Probably the biggest disqualification of the meet came during the final day of the 200 breaststroke, where a Kenyon swimmer was DQed in the consols heat for a downbeat kick.  I was on deck at the time, and while I do agree with the officials on that call, I question their judgment on other breaststrokers, particularly a few from Denison.  One of their breaststrokers was dying during the final 50.  While this swimmer does have an upbeat part to the kick, I thought the last 25 of the race was very questionable, as it looked similar to Kenyon’s breaststroker at night.

Alas, all of these things cannot be changed, and Denison’s men have altered the course of Division III swimming as we know it.  The streak has ended.  For Kenyon, they should be proud that they have set the bar for excellence.  Teams will always define Kenyon as synonymous with greatness, and The Lords will continue to be the standard others will try to reach.  For the Big Red of Denison, they have done something no one has been able to do in thirty one years.  They are the beginning of a new era in D3 swimming, and I can’t wait to see what unfolds.  Emory’s women again dominated the meet, and were overshadowed by this momentous upset.  However, I hope they take solace in the fact that this squad may have been the most dominant ever.  This is what I love about swimming; the passion, the controversies, and the repeated push to become some of the fastest swimmers in the country, across all divisions.

Barret, along with Paul, represented D3Swimming.com at the most recent NCAA meet. His time, volunteering for this duty is greatly appreciated.

7 thoughts on “Just a few of my thoughts about the controversies at the D3 NCAA meet…”

  1. The take off pads were registering the swimmer left the block when they stepped up. That is why everyone was getting called on it. ANyone that was doing a double foot start was not getting called so finally coaches were getting prett mad and was decided to get rid of them for the remainder of the meet. THe only relays that they didnt overturn were when they had two officials rule a jump ( i think there was at least one). Anyone watch the 200 back prelims? A kenyon guy false started but didnt get called as well. Never heard the reason for that one. He didnt make top 16 though

  2. While that may have been the case, there was no communication to coaches, spectators, or athletes watching the race. It just looked as if the officials were reversing a decision that was made by the pad (which I don’t think can be done very easily). At the national meet, if an error like this does occur, it would be wise for the meet managers to say something, as I know some coaches were upset that their relay was bumped out because of they overturned the DQs.

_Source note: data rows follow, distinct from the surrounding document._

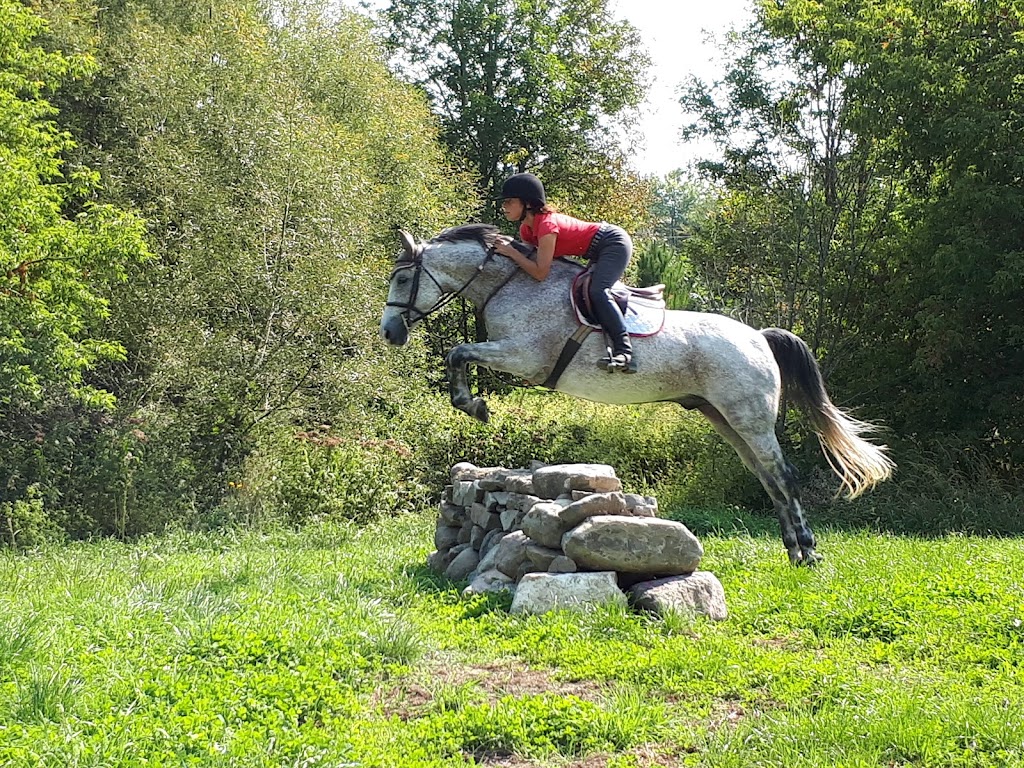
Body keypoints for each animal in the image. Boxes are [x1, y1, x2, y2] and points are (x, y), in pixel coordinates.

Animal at [380, 222, 892, 565]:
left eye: (402, 279)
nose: (389, 333)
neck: (512, 283)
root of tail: (759, 338)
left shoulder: (524, 357)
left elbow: (457, 352)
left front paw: (474, 406)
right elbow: (459, 354)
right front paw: (473, 405)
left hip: (749, 417)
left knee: (783, 475)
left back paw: (808, 551)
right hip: (724, 418)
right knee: (767, 477)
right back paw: (792, 550)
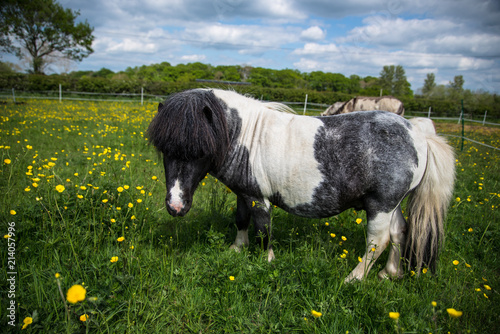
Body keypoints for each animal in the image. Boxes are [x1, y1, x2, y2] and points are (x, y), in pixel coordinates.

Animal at [146, 89, 456, 282]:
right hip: (393, 204)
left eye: (199, 150)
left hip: (380, 205)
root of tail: (420, 135)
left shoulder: (259, 197)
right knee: (399, 232)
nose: (175, 206)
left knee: (377, 241)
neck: (245, 135)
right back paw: (390, 273)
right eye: (164, 149)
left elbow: (263, 230)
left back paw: (353, 279)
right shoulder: (244, 193)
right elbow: (242, 220)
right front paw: (235, 249)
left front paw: (266, 261)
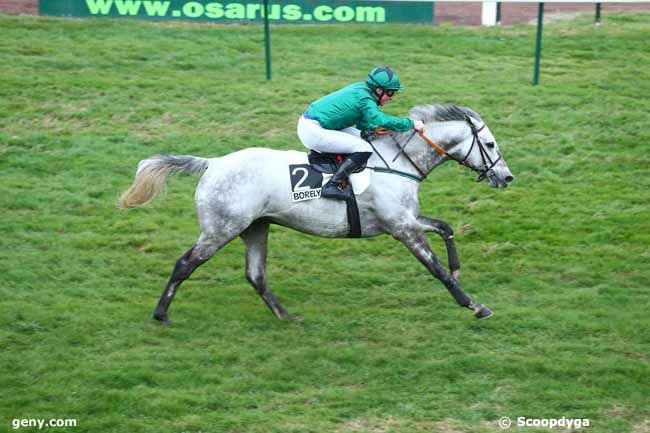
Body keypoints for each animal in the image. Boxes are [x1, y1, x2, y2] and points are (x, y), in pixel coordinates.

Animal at [117, 103, 512, 322]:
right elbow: (435, 268)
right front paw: (473, 305)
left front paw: (460, 271)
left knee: (255, 275)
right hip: (220, 229)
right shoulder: (401, 227)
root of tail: (212, 163)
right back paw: (161, 314)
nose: (506, 177)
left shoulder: (405, 220)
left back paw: (286, 316)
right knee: (185, 264)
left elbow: (445, 228)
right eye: (490, 144)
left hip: (255, 227)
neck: (399, 162)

    And yes, I did see that, forgot to mention it. I think that it was within the rules to allow him to swim though, can’t be sure on that one though.

  3. The Amherst Men’s 200 Medley Relay was DQd on day one, presumably based on the pad although they were later told it was a referree call. They would have qualifed 3rd for finals and with 5th place points, the Men’s team would have come in 4th, their highest finish ever and got on the podium, instead of finishing 6th. The pad “problem” didn’t manifest itself until Day 2 and by then it was too late for Amherst. The worst thing about the pad problem was that this venue apparently had some issues in prior meets, one very recently. The swimmers at this meet are very experienced – no way there should have been that many DQs in the meet.

  4. I believe they passed out a piece of paper to all the coaches saying that they were going to reinstate any relays that were dq’ed in the morning of day two, so they did tell coaches and swimmers, but not spectators. The decision was made in between sessions the 2nd day. Unfortunately, there were several DQ’s the previous day that were not reinstated that probably should have been looked at more closely for some swimmers that deserved to be recognized as All Americans.

  5. The amherst DQ was rather obvious in the 200 MR in the morning. It actually looked like both their 2nd and 3rd guys left early.